Bob Dylan è Mr. Hyde: il poeta del rock gioca con la musica

Il cantautore al pianoforte conclude a Milano il suo trascinante minitour stravolgendo classici come «Mr.Tambourine Man»

Antonio Lodetti

da Milano

«Quando avrò 90 anni e mi vorrai vedere, mi troverai da qualche parte su di un palcoscenico», confidava Bob Dylan qualche tempo fa. Così nel suo tour senza fine (partito nel ’75 dopo otto anni di assenza dalle scene) il poeta del rock continua a dare il meglio di sé in concerto, come ha fatto sabato sera al Forum di Assago con uno splendido e spiazzante show che ha chiuso il suo minitour italiano. Accantonata la protesta, Dylan gioca con il rock come forma di espressione totale, colorandolo ora con pennellate country, ora con irruente cavalcate hard, ora con lunghe improvvisazioni blues e jazz, ora con morbide e felpate melodie. La sua arte è un mistero; più si racconta senza nulla concedere ai fan, più questi gli si stringono attorno, lo applaudono, cantano con lui il refrain di Just Like a Woman, lo trattano come la rockstar che non ha mai voluto essere. Lui sta defilato, minuto, di nero vestito, acquattato dietro al suo pianoforte (la chitarra ormai appesa al chiodo, pochi ma sentiti sprazzi d’armonica)a scatenare i suoi dissonanti accordi da pianista di saloon.
Oggi si diverte stravolgendo completamente i suoi cavalli di battaglia; non li riarrangia semplicemente, li sbriciola e li ricompone tanto da renderli irriconoscibili, come la lenta e quasi valzerata versione di Mr. Tambourine Man o la ricca rilettura country rock (con tanto di violino) della caustica canzone d’amore Boots Of Spanish Leather, un antico gioiello che da tempo non proponeva dal vivo. E l’elenco potrebbe continuare con il banjo e la minacciosa batteria che sottolineano la crepuscolare Ballad Of Hollis Brown (storia di un contadino del South Dakota che, stanco di lottare contro la fame, uccide la moglie, i cinque figli e si suicida). È il canto di Dylan che colpisce (e che lascia attoniti gli spettatori meno avvezzi ai suoi colpi di testa), sempre più refrattario alle regole della metrica e dell’armonia. A volte sembra un ventriloquo; se ne frega bellamente del fraseggio corretto, dell’intonazione. Prendiamo Forever Young o la morbida Lay Lady Lay; Dylan le interpreta passando dal borbottio all’ululato, dal ringhio a un disidratato falsetto da finto «crooner». I suoi toni vocali sembrano quelli di Popeye che incrocia un vecchio bluesman ubriaco; sovverte le regole metriche per adattarle alla sua disincantata poesia.
Questa volta però al primato della parola accompagna la cattiveria del rock; alle rotondità country fanno da contraltare robuste cavalcate di pura energia.

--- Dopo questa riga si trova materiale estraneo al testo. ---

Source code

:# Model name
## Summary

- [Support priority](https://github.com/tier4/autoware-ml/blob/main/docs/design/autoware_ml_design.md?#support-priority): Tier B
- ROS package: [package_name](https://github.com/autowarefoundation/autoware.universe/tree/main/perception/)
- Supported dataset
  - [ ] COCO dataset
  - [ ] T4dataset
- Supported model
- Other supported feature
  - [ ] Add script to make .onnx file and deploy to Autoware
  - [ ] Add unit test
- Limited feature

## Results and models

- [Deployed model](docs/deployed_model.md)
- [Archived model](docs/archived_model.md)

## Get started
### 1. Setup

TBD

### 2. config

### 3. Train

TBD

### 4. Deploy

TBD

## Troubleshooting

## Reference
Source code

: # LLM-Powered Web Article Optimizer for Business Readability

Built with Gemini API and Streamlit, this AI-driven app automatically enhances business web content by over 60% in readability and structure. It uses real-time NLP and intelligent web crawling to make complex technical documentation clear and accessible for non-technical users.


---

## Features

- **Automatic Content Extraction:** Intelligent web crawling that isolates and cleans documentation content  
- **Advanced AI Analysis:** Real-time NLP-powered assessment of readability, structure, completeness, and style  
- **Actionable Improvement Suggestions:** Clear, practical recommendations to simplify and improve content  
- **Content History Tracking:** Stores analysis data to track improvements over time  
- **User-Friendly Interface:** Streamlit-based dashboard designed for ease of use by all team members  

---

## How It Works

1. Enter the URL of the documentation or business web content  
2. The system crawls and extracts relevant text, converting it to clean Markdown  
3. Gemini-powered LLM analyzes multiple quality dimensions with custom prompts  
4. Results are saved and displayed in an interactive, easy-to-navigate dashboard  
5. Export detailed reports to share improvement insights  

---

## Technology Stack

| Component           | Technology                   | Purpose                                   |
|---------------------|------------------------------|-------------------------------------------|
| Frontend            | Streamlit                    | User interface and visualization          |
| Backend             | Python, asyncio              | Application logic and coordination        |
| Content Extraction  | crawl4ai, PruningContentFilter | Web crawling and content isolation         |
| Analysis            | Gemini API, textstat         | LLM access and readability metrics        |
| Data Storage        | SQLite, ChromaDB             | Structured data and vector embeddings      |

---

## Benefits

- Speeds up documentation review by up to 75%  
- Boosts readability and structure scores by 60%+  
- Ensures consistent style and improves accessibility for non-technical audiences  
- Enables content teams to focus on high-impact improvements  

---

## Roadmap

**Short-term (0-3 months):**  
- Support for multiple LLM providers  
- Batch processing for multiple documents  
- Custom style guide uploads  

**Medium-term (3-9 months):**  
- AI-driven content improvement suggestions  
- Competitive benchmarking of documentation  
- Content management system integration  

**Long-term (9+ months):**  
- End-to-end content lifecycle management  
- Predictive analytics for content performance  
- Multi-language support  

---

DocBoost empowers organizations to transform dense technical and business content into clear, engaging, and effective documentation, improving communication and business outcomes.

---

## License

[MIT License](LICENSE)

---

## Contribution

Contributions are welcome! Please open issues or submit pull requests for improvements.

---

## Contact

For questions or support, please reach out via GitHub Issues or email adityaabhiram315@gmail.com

La band (le chitarre di Tennis Freeman e Stuart Morse Kimball; la pedal steel e il banjo di Don Herron; la batteria di George Recile e Tony Garnier che alterna basso e contrabbasso)si scatena in ruvidi e possenti elaborazioni di Maggie’s Farm (il pezzo che apre il concerto e che, nel ’65, segnò la clamorosa svolta elettrica di Dylan al Festival di Newport), delle gloriose Highway 61 Revisited e Memphis Blues Again (con lunghi intermezzi strumentali in cui Bob si alterna alle chitarre col suo audace pianismo fai da te), in brani tratti dall’ultimo cd Love and Theft per legare presente e passato fino all’esplosivo All Along the Watchtower (degna di una band hard rock) che conclude il concerto come secondo bis, dopo l’eterea Don’t Think Twice It’s Allright. Qualcuno è frastornato, ma i fan di Bob che hanno riempito il Forum sono al settimo cielo. Hanno ritrovato un poeta e scoperto un entertainer.